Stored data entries
* * * * * * * * *
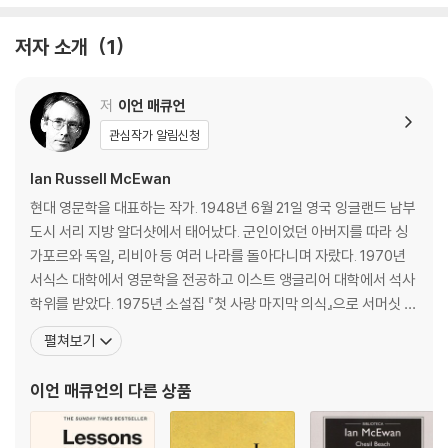
마주한다. 예상치 못한 사건은 그의 내면에 파동을 일으키고, 기억 속에 묻
어두었던 과거의 인물을 소환한다. 그의 삶에 지진을 일으킨 사람, 평생토
저자 소개
1
록 그의 삶을 쥐고 뒤흔들 사람, 피아노 선생 미리엄 코넬을.
저
이언 매큐언
제목 ‘레슨(Lessons)’에는 두 가지 의미가 있다. 피아노 레슨과 인생의 교
훈이 그것이다. 미리엄은 어리숙한 소년인 롤런드에게 극단적인 사랑의 감
관심작가 알림신청
정을 일깨울 뿐만 아니라 삶의 방향과 가치관까지 바꿔버린다. 롤런드의
Ian Russell McEwan
인생 전체에 그림자를 드리우는 그녀의 존재감은 사랑과 원한, 용서에 대
한 교훈을 일깨운다. 또한 미소 냉전, 베를린장벽 붕괴, 체르노빌 원전 사
현대 영문학을 대표하는 작가. 1948년 6월 21일 영국 잉글랜드 남부
고, 코로나 사태 등 굵직한 역사적 사건을 헤치며 살아온 롤런드의 일생은
도시 서리 지방 알더샷에서 태어났다. 군인이었던 아버지를 따라 싱
역사가 개인의 삶에 어떻게 영향을 미치는지, 진정 행복한 삶이란 무엇인
가포르와 독일, 리비아 등 여러 나라를 돌아다니며 자랐다. 1970년
지에 대한 물음을 던지며 우리의 삶을 되돌아보게 한다.
서식스 대학에서 영문학을 전공하고 이스트 앵글리어 대학에서 석사
학위를 받았다. 1975년 소설집 『첫 사랑 마지막 의식』으로 서머싯 몸
NEW YORK TIMES BEST SELLER * A NEW YORKER ESSENTI
상을 받으며 화려하게 데뷔했고 이후 1987년 『차일드 인 타임』으로
펼쳐보기
AL READ * From the Booker Prize-winning author of Atone
휫브레드상을 받았고, 1992년 『검은 개』를 발표해 『위험한 이방인』
ment and Saturday comes the epic and intimate story of
에 이어 두번째로 부커상 최종 후보에 올랐고, 1998년 『암스테르담』
이언 매큐언
의 다른 상품
one man's life across generations and historical upheaval
으로 부커상을 수상했다. 2001년
s. From the Suez Crisis to the Cuban Missile Crisis, the fall
of the Berlin Wall to the current pandemic, Roland Baines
* * * * * * * * *
• What is needed
A faithful copy of every record is required, with no pictures included.

• Task output
마주한다. 예상치 못한 사건은 그의 내면에 파동을 일으키고, 기억 속에 묻
어두었던 과거의 인물을 소환한다. 그의 삶에 지진을 일으킨 사람, 평생토
저자 소개
1
록 그의 삶을 쥐고 뒤흔들 사람, 피아노 선생 미리엄 코넬을.
저
이언 매큐언
제목 ‘레슨(Lessons)’에는 두 가지 의미가 있다. 피아노 레슨과 인생의 교
훈이 그것이다. 미리엄은 어리숙한 소년인 롤런드에게 극단적인 사랑의 감
관심작가 알림신청
정을 일깨울 뿐만 아니라 삶의 방향과 가치관까지 바꿔버린다. 롤런드의
Ian Russell McEwan
인생 전체에 그림자를 드리우는 그녀의 존재감은 사랑과 원한, 용서에 대
한 교훈을 일깨운다. 또한 미소 냉전, 베를린장벽 붕괴, 체르노빌 원전 사
현대 영문학을 대표하는 작가. 1948년 6월 21일 영국 잉글랜드 남부
고, 코로나 사태 등 굵직한 역사적 사건을 헤치며 살아온 롤런드의 일생은
도시 서리 지방 알더샷에서 태어났다. 군인이었던 아버지를 따라 싱
역사가 개인의 삶에 어떻게 영향을 미치는지, 진정 행복한 삶이란 무엇인
가포르와 독일, 리비아 등 여러 나라를 돌아다니며 자랐다. 1970년
지에 대한 물음을 던지며 우리의 삶을 되돌아보게 한다.
서식스 대학에서 영문학을 전공하고 이스트 앵글리어 대학에서 석사
학위를 받았다. 1975년 소설집 『첫 사랑 마지막 의식』으로 서머싯 몸
NEW YORK TIMES BEST SELLER * A NEW YORKER ESSENTI
상을 받으며 화려하게 데뷔했고 이후 1987년 『차일드 인 타임』으로
펼쳐보기
AL READ * From the Booker Prize-winning author of Atone
휫브레드상을 받았고, 1992년 『검은 개』를 발표해 『위험한 이방인』
ment and Saturday comes the epic and intimate story of
에 이어 두번째로 부커상 최종 후보에 올랐고, 1998년 『암스테르담』
이언 매큐언
의 다른 상품
one man's life across generations and historical upheaval
으로 부커상을 수상했다. 2001년
s. From the Suez Crisis to the Cuban Missile Crisis, the fall
of the Berlin Wall to the current pandemic, Roland Baines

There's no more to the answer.